Bandar Lampung (alodelima.com) – Wakil Gubernur (Wagub) Lampung Jihan Nurlela meminta produk pangan dengan kemasan rusak dilarang dijual di pasaran untuk menjamin keamanan pangan bagi konsumsi masyarakat.
“Dalam sidak kami menemukan produk dengan kemasan rusak, ini tidak diperbolehkan untuk dijual,” ujar Jihan Nurlela, Kamis.
Ia mengatakan ada juga sejumlah produk yang belum memiliki izin edar, serta izin Produksi Pangan Industri Rumah Tangga (PIRT), sehingga harus ditarik dari pasaran.
“Kami menemukan beberapa produk yang belum memiliki izin edar dan PIRT. Untuk itu, kami minta agar produk tersebut segera ditarik dari peredaran,” ucap dia.

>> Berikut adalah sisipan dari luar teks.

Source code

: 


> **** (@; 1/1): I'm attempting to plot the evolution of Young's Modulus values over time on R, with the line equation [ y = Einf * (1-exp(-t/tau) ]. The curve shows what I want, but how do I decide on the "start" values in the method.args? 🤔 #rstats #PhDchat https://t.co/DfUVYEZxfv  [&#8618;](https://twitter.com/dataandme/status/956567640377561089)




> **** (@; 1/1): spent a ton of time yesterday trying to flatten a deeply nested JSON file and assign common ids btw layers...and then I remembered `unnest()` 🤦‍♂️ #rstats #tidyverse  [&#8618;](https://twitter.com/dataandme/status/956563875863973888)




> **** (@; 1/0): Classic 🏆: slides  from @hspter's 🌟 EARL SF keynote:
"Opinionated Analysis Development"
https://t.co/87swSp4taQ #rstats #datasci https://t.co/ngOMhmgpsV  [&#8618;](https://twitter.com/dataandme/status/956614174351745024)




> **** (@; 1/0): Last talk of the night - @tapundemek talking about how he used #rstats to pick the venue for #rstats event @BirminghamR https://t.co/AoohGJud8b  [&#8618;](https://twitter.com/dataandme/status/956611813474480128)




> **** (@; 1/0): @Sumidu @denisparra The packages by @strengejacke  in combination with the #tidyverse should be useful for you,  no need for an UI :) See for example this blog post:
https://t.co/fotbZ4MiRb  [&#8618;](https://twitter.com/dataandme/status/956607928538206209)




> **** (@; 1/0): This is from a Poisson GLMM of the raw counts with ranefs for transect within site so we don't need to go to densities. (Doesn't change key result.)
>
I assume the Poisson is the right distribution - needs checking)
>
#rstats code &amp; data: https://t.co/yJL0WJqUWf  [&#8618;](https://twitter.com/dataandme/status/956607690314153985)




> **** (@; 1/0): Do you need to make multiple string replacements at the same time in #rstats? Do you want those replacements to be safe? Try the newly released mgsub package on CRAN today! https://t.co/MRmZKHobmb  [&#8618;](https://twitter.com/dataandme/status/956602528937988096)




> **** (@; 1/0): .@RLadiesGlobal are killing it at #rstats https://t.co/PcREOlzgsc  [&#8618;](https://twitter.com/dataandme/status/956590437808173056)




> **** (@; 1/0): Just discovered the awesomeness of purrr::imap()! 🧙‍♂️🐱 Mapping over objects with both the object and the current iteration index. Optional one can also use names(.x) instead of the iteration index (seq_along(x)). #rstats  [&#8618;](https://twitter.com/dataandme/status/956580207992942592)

Ia menjelaskan Pemerintah Provinsi Lampung bersama Tim Pengendalian Inflasi Daerah (TPID) Provinsi Lampung terus memastikan stabilitas harga, ketersediaan pasokan, serta keamanan dan mutu pangan selama Ramadhan hingga menjelang Lebaran 2026.
“Sebagai langkah konkret pengendalian inflasi daerah serta perlindungan konsumen di tengah meningkatnya kebutuhan masyarakat, maka dilaksanakan kegiatan sidak dan pemantauan langsung di lapangan,” katanya.

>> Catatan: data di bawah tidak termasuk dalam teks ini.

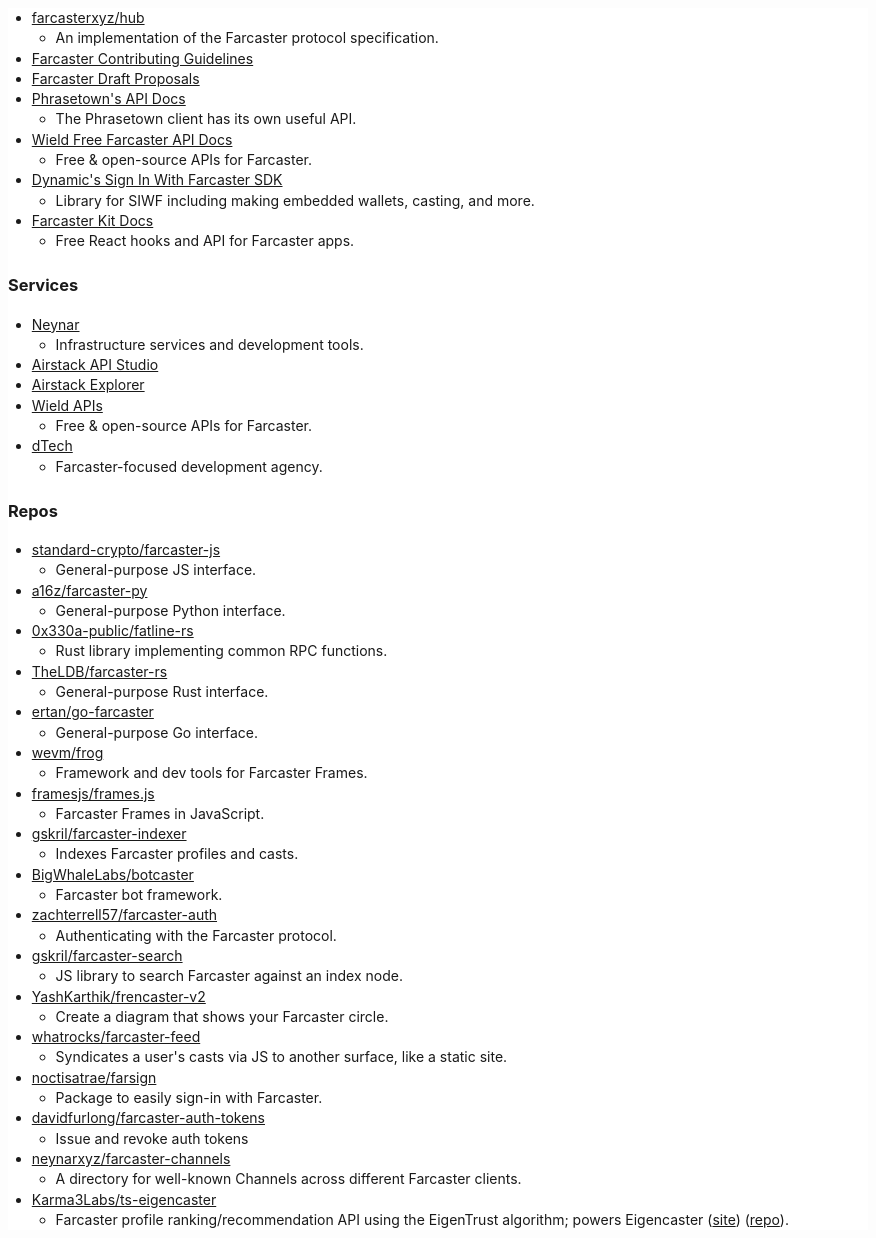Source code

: - [farcasterxyz/hub](https://github.com/farcasterxyz/hub-monorepo)
  - An implementation of the Farcaster protocol specification.
- [Farcaster Contributing Guidelines](https://github.com/farcasterxyz/hub/blob/main/CONTRIBUTING.md)
- [Farcaster Draft Proposals](https://hackmd.io/@farcasterxyz)
- [Phrasetown's API Docs](https://productive-feet-714.notion.site/Phrasetown-API-Docs-80d46ed343c6453382e46fb58214263a)
  - The Phrasetown client has its own useful API.
- [Wield Free Farcaster API Docs](https://docs.wield.xyz)
  - Free & open-source APIs for Farcaster.
- [Dynamic's Sign In With Farcaster SDK](https://docs.dynamic.xyz/guides/integrations/sign-in-with-farcaster)
  - Library for SIWF including making embedded wallets, casting, and more.
- [Farcaster Kit Docs](https://farcasterkit.com/docs)
  - Free React hooks and API for Farcaster apps.

### Services

- [Neynar](https://neynar.com)
  - Infrastructure services and development tools.
- [Airstack API Studio](https://app.airstack.xyz)
- [Airstack Explorer](https://explorer.airstack.xyz)
- [Wield APIs](https://docs.wield.xyz)
  - Free & open-source APIs for Farcaster.
- [dTech](https://dtech.vision/)
  - Farcaster-focused development agency.

### Repos

- [standard-crypto/farcaster-js](https://github.com/standard-crypto/farcaster-js)
  - General-purpose JS interface.
- [a16z/farcaster-py](https://github.com/a16z/farcaster-py)
  - General-purpose Python interface.
- [0x330a-public/fatline-rs](https://github.com/0x330a-public/fatline-rs)
  - Rust library implementing common RPC functions.
- [TheLDB/farcaster-rs](https://github.com/TheLDB/farcaster-rs)
  - General-purpose Rust interface.
- [ertan/go-farcaster](https://github.com/ertan/go-farcaster)
  - General-purpose Go interface.
- [wevm/frog](https://github.com/wevm/frog)
  - Framework and dev tools for Farcaster Frames.
- [framesjs/frames.js](https://github.com/framesjs/frames.js)
  - Farcaster Frames in JavaScript.
- [gskril/farcaster-indexer](https://github.com/gskril/farcaster-indexer)
  - Indexes Farcaster profiles and casts.
- [BigWhaleLabs/botcaster](https://github.com/BigWhaleLabs/botcaster/)
  - Farcaster bot framework.
- [zachterrell57/farcaster-auth](https://github.com/zachterrell57/farcaster-auth)
  - Authenticating with the Farcaster protocol.
- [gskril/farcaster-search](https://github.com/gskril/farcaster-search)
  - JS library to search Farcaster against an index node.
- [YashKarthik/frencaster-v2](https://github.com/YashKarthik/frencaster-v2)
  - Create a diagram that shows your Farcaster circle.
- [whatrocks/farcaster-feed](https://github.com/whatrocks/farcaster-feed)
  - Syndicates a user's casts via JS to another surface, like a static site.
- [noctisatrae/farsign](https://github.com/noctisatrae/farsign)
  - Package to easily sign-in with Farcaster.
- [davidfurlong/farcaster-auth-tokens](https://github.com/davidfurlong/farcaster-auth-tokens)
  - Issue and revoke auth tokens
- [neynarxyz/farcaster-channels](https://github.com/neynarxyz/farcaster-channels)
  - A directory for well-known Channels across different Farcaster clients.
- [Karma3Labs/ts-eigencaster](https://github.com/Karma3Labs/ts-eigencaster)
  - Farcaster profile ranking/recommendation API using the EigenTrust algorithm; powers Eigencaster ([site](https://eigencaster.k3l.io/)) ([repo](https://github.com/Karma3Labs/eigencaster)).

Ia melanjutkan, berdasarkan hasil pemantauan di lapangan, harga bahan pangan di pasar tradisional maupun ritel modern terpantau relatif stabil. Distribusi pasokan juga berjalan lancar dan aman hingga menjelang Lebaran.
“Baik di ritel, pasar tradisional maupun pasar modern, harga pangan relatif stabil. Pasokan juga aman serta dipastikan cukup hingga Lebaran,” ucap dia.
Khusus di pasar tradisional, Pemerintah Provinsi Lampung bersama Badan Pengawas Obat dan Makanan (BPOM) turut melakukan uji cepat atau rapid test terhadap sejumlah sampel pangan, seperti ikan, daging ayam, sayuran, dan buah-buahan.
Dan hasil pemeriksaan menunjukkan seluruh sampel yang diuji dinyatakan aman dikonsumsi oleh masyarakat.
“Pemerintah Provinsi Lampung menegaskan akan terus melakukan pemantauan secara berkala dan memperkuat koordinasi lintas sektor guna menjaga stabilitas ekonomi daerah,” tambahnya.
Ia pun mengimbau masyarakat untuk tetap tenang dan berbelanja dengan bijak sesuai kebutuhan. Dan upaya pengendalian inflasi serta pengawasan pangan akan dilaksanakan secara berkelanjutan selama Ramadhan hingga Lebaran 2026.